Data excerpts:
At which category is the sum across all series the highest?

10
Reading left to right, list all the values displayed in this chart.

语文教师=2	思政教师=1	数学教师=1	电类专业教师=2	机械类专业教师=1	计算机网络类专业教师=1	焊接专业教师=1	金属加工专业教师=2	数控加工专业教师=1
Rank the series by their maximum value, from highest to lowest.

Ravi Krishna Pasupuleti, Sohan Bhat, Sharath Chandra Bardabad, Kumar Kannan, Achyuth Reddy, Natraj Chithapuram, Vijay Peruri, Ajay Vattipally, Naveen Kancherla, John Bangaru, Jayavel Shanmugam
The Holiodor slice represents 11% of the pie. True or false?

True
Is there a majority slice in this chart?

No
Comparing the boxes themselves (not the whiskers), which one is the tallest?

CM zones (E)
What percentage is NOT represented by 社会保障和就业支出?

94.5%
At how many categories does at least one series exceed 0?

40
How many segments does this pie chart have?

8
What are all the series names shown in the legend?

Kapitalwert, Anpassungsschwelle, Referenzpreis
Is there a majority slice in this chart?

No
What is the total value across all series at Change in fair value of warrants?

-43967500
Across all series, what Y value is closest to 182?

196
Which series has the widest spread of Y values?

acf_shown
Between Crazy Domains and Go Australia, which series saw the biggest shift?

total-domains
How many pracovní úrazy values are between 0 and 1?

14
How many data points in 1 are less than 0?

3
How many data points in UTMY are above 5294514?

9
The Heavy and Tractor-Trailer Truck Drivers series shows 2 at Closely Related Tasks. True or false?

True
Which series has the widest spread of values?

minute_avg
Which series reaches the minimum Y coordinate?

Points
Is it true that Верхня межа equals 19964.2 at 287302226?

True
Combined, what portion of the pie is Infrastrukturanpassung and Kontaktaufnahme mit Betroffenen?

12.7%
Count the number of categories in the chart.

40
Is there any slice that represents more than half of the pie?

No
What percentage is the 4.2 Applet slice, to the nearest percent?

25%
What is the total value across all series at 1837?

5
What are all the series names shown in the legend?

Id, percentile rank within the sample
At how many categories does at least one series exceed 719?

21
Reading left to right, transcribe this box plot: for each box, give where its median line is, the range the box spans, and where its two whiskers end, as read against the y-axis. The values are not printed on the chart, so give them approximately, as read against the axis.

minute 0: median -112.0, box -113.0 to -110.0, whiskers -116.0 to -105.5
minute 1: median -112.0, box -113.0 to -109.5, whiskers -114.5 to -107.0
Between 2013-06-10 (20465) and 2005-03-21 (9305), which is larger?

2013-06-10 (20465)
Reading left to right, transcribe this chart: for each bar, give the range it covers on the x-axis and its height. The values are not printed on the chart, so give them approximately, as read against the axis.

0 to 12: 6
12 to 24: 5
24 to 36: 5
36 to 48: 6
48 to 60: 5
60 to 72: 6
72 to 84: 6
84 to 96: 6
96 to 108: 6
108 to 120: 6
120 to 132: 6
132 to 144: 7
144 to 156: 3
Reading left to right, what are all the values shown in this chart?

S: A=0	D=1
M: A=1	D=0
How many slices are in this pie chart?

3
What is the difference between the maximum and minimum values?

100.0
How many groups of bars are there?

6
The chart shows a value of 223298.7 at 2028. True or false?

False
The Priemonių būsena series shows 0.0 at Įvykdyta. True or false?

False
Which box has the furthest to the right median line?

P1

◆ Assignment:
Rewrite the listing with each occurrence of "pie" changed to "donut" and everything else left as it is.

◆ Output for this task:
At which category is the sum across all series the highest?

10
Reading left to right, list all the values displayed in this chart.

语文教师=2	思政教师=1	数学教师=1	电类专业教师=2	机械类专业教师=1	计算机网络类专业教师=1	焊接专业教师=1	金属加工专业教师=2	数控加工专业教师=1
Rank the series by their maximum value, from highest to lowest.

Ravi Krishna Pasupuleti, Sohan Bhat, Sharath Chandra Bardabad, Kumar Kannan, Achyuth Reddy, Natraj Chithapuram, Vijay Peruri, Ajay Vattipally, Naveen Kancherla, John Bangaru, Jayavel Shanmugam
The Holiodor slice represents 11% of the donut. True or false?

True
Is there a majority slice in this chart?

No
Comparing the boxes themselves (not the whiskers), which one is the tallest?

CM zones (E)
What percentage is NOT represented by 社会保障和就业支出?

94.5%
At how many categories does at least one series exceed 0?

40
How many segments does this donut chart have?

8
What are all the series names shown in the legend?

Kapitalwert, Anpassungsschwelle, Referenzpreis
Is there a majority slice in this chart?

No
What is the total value across all series at Change in fair value of warrants?

-43967500
Across all series, what Y value is closest to 182?

196
Which series has the widest spread of Y values?

acf_shown
Between Crazy Domains and Go Australia, which series saw the biggest shift?

total-domains
How many pracovní úrazy values are between 0 and 1?

14
How many data points in 1 are less than 0?

3
How many data points in UTMY are above 5294514?

9
The Heavy and Tractor-Trailer Truck Drivers series shows 2 at Closely Related Tasks. True or false?

True
Which series has the widest spread of values?

minute_avg
Which series reaches the minimum Y coordinate?

Points
Is it true that Верхня межа equals 19964.2 at 287302226?

True
Combined, what portion of the donut is Infrastrukturanpassung and Kontaktaufnahme mit Betroffenen?

12.7%
Count the number of categories in the chart.

40
Is there any slice that represents more than half of the donut?

No
What percentage is the 4.2 Applet slice, to the nearest percent?

25%
What is the total value across all series at 1837?

5
What are all the series names shown in the legend?

Id, percentile rank within the sample
At how many categories does at least one series exceed 719?

21
Reading left to right, transcribe this box plot: for each box, give where its median line is, the range the box spans, and where its two whiskers end, as read against the y-axis. The values are not printed on the chart, so give them approximately, as read against the axis.

minute 0: median -112.0, box -113.0 to -110.0, whiskers -116.0 to -105.5
minute 1: median -112.0, box -113.0 to -109.5, whiskers -114.5 to -107.0
Between 2013-06-10 (20465) and 2005-03-21 (9305), which is larger?

2013-06-10 (20465)
Reading left to right, transcribe this chart: for each bar, give the range it covers on the x-axis and its height. The values are not printed on the chart, so give them approximately, as read against the axis.

0 to 12: 6
12 to 24: 5
24 to 36: 5
36 to 48: 6
48 to 60: 5
60 to 72: 6
72 to 84: 6
84 to 96: 6
96 to 108: 6
108 to 120: 6
120 to 132: 6
132 to 144: 7
144 to 156: 3
Reading left to right, what are all the values shown in this chart?

S: A=0	D=1
M: A=1	D=0
How many slices are in this donut chart?

3
What is the difference between the maximum and minimum values?

100.0
How many groups of bars are there?

6
The chart shows a value of 223298.7 at 2028. True or false?

False
The Priemonių būsena series shows 0.0 at Įvykdyta. True or false?

False
Which box has the furthest to the right median line?

P1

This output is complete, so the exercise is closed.